The important point to grasp about bank valuations, said Van Alphen, is that their aim is to assess whether the property is worth the price being paid for it so that, should the bond borrower default on his bond payments, they will be able to recover the full value of the money outstanding by selling the home.
To arrive at an accurate valuation, said van Alphen, the bank valuer will probably do a Comparative Market Analysis. In this he will compare the home price with that of other similar properties sold recently in the area.
This, said Van Alphen, is where a problem for the seller can lie, because when doing the valuation they may ignore the home’s certain undefinable assets such as a magnificent view or close proximity to a certain school. Such valuations may also ignore the highly relevant fact that the home has been very carefully maintained and in an as-new condition - while those 'similar homes' sold recently may have been in a very poor condition.

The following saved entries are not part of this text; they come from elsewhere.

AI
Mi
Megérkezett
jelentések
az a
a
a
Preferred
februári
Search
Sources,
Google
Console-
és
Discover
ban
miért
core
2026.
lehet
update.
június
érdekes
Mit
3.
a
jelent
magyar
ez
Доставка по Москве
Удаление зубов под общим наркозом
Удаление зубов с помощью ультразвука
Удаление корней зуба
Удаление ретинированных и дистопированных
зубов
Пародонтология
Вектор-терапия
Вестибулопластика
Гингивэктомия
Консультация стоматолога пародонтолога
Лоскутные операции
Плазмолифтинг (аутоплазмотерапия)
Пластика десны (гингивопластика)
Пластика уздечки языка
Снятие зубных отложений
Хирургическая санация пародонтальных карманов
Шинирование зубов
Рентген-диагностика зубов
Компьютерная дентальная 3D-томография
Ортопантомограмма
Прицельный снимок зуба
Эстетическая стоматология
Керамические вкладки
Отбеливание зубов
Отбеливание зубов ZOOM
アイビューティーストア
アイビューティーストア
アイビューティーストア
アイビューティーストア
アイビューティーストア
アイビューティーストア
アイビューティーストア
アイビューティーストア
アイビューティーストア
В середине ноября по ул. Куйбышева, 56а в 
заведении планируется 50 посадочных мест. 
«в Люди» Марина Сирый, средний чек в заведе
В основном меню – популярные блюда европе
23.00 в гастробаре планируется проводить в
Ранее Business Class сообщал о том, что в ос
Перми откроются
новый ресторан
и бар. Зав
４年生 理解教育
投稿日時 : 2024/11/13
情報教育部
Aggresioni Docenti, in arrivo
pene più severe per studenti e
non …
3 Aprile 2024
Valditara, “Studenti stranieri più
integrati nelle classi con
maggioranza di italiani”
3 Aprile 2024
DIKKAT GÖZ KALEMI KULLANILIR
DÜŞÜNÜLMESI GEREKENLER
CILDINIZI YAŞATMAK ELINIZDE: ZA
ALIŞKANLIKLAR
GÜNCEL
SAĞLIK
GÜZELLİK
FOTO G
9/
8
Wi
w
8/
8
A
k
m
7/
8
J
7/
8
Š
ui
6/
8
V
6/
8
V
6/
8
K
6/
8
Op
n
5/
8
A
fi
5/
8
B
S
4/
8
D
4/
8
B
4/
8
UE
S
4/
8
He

"Often the similar homes will have serious defects which the valuer will recognise but insist, by means of a cash retention clause, they be fixed before the bond is registered. To the enquiring buyer, however, such defects may completely rule out the property or will, in his view, give it a far lower value."
Sometimes, said Van Alphen, the buyer, frustrated by a low bank value on the home he hopes to buy, will remind the banks that the insurance value is far higher than their valuers. This however is unlikely to impress the banks because they will point out that the insurance value is probably based on a replacement cost, which is often higher than the current market value.
Where a bank supposedly undervalues a home, said Van Alphen, it may be possible for the bond originator to get them to change their minds by quoting his own and the agent’s Comparative Market Analyses.
Alternatively a bond originator and an agent working together may be able to persuade the seller to put right those defects which, in the bank’s view, are lowering the home’s value. This tactic, said Van Alphen, has resulted in many a bond eventually being granted and the sale taking place.
"The important point for the bond applicant to realise is that he must not give up. We as bond originators do all we can to keep negotiations open and to reach a solution which will be satisfactory to the bank, the seller and the buyer. Because we work in a sophisticated rational society, bond originators are able time and again to help in these matters and this is one of the reasons why we are popular with the public today."